How To Estimate Your Own Resting Burn
1) Do The One-Step Version
Convert your weight to kilograms (pounds ÷ 2.205). Multiply by ~1 for calories per hour at rest. Multiply by 24 for a full day at quiet rest.
2) Refine With Mifflin–St Jeor
Plug weight, height, age, and sex into the equation above. That gives daily resting burn. Divide by 24 to compare with your hourly target. This approach accounts for more of what makes you you and aligns better with lab measurements.
3) Add Food Processing And Micro-Moves
After meals, TEF lifts energy use for a few hours. Across a mixed diet, plan on roughly a tenth of intake returning as heat. On a day with gentle fidgeting, a few extra standing periods, or light chores, NEAT bumps the total a bit more. That’s why real-world “not moving” often lands slightly above strict bed rest.
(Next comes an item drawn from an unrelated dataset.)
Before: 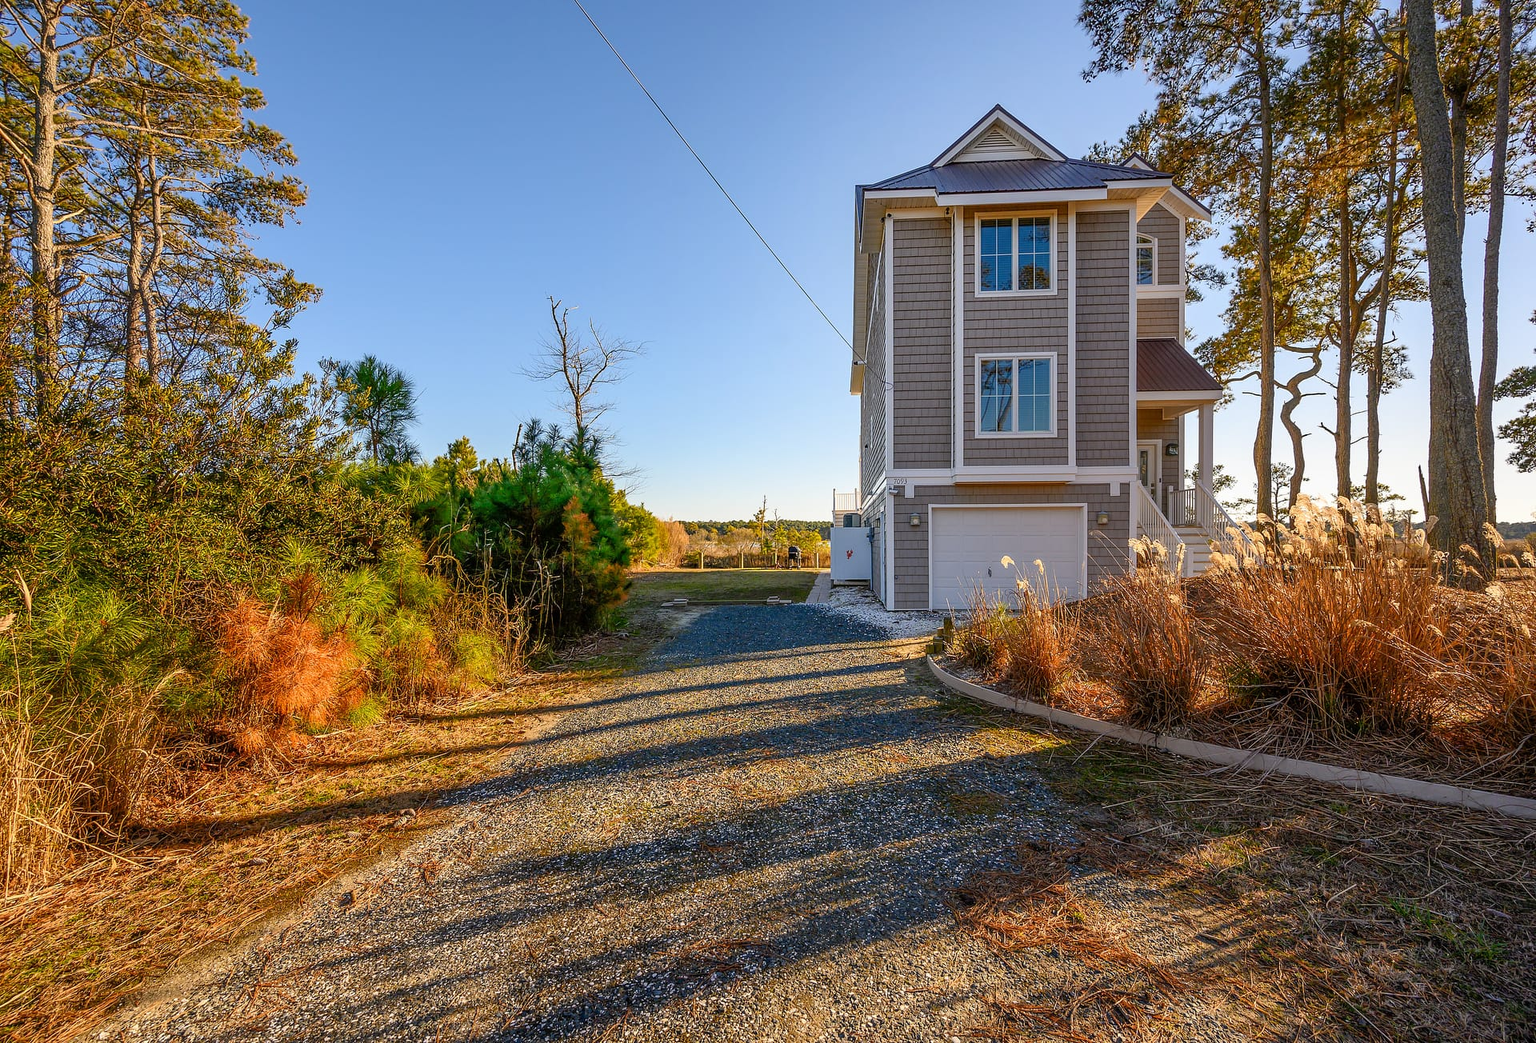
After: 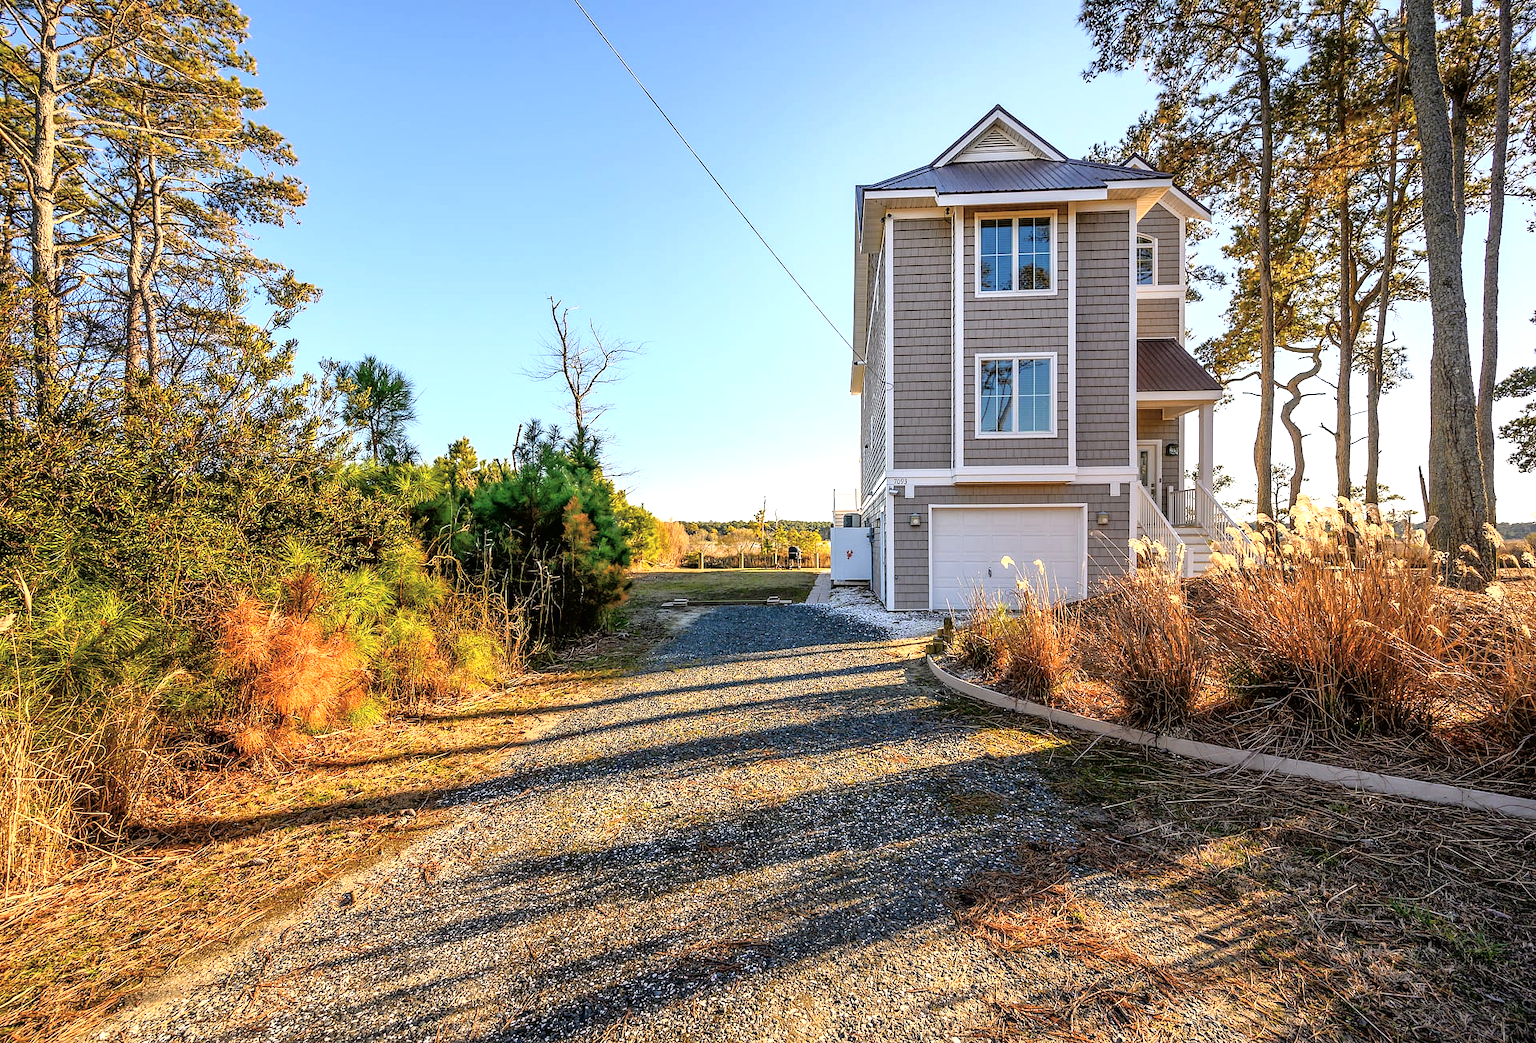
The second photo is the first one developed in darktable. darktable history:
tone equalizer: -8 EV -0.73 EV, -7 EV -0.727 EV, -6 EV -0.572 EV, -5 EV -0.406 EV, -3 EV 0.381 EV, -2 EV 0.6 EV, -1 EV 0.69 EV, +0 EV 0.746 EV, edges refinement/feathering 500, mask exposure compensation -1.57 EV, preserve details no
tone curve: curves: ch0 [(0, 0) (0.003, 0.007) (0.011, 0.011) (0.025, 0.021) (0.044, 0.04) (0.069, 0.07) (0.1, 0.129) (0.136, 0.187) (0.177, 0.254) (0.224, 0.325) (0.277, 0.398) (0.335, 0.461) (0.399, 0.513) (0.468, 0.571) (0.543, 0.624) (0.623, 0.69) (0.709, 0.777) (0.801, 0.86) (0.898, 0.953) (1, 1)], color space Lab, independent channels, preserve colors none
Answers To Common “Still-Time” Questions
Does Sleep Burn Fewer Calories Than Sitting?
Sleep is near the lower edge of resting energy for many people, but the gap compared with quiet sitting isn’t huge. Overnight, body temperature dips and muscle tone falls, trimming energy use a touch. Expected range still tracks close to the 1 kcal/kg/hour rule.
Why Do Two Similar People Have Different Resting Numbers?
Lean mass differences, small hormone variations, recent food intake, and genetics all matter. NEAT habits vary a lot too. These add up to noticeable day-to-day spreads even with the same weight and height.
Can Food Choices Change Resting Burn?
Mixed diets show a TEF around one-tenth of intake. Protein tends to push TEF higher than fat. The effect is real but shouldn’t be treated like a magic lever; it’s a modest nudge inside total energy balance.
Trusted Definitions You Can Rely On
Health agencies keep consistent definitions for these terms. One MET is set at ~1 kcal/kg/hour and ~3.5 ml/kg/min oxygen use. BMR describes energy for basic life functions at rest. You’ll see those same anchors across research compendia and patient resources, which keeps your math comparable across tools. For a plain-language refresher on BMR, see the MedlinePlus definition. For the MET standard used in activity tables, refer to the Compendium site.
Putting It To Use Without Guesswork
Step-By-Step Plan
Step 1: Pick Your Baseline
Start with the hourly estimate from body weight or the equation-based daily value. Write it down.
Step 2: Sketch A Typical Day
Count hours you’re asleep, seated, standing, or moving lightly. For desk blocks, use the resting rate; for standing blocks, slide slightly above 1 MET.
Step 3: Align Intake With Targets
Match your intake to maintain, or trim intake for a steady deficit if weight loss is your goal. Want a deeper walkthrough? Try our calorie deficit guide.
Key Takeaway You Can Use Today
Multiply body weight in kilograms by ~1 for an hourly rest estimate, then layer in age, height, and sex with the Mifflin–St Jeor equation when you want tighter numbers. Keep TEF and tiny daily movements in mind, since both nudge totals above strict bed rest for most people. With those pieces, you can plan meals and breaks with real confidence, even on low-activity days.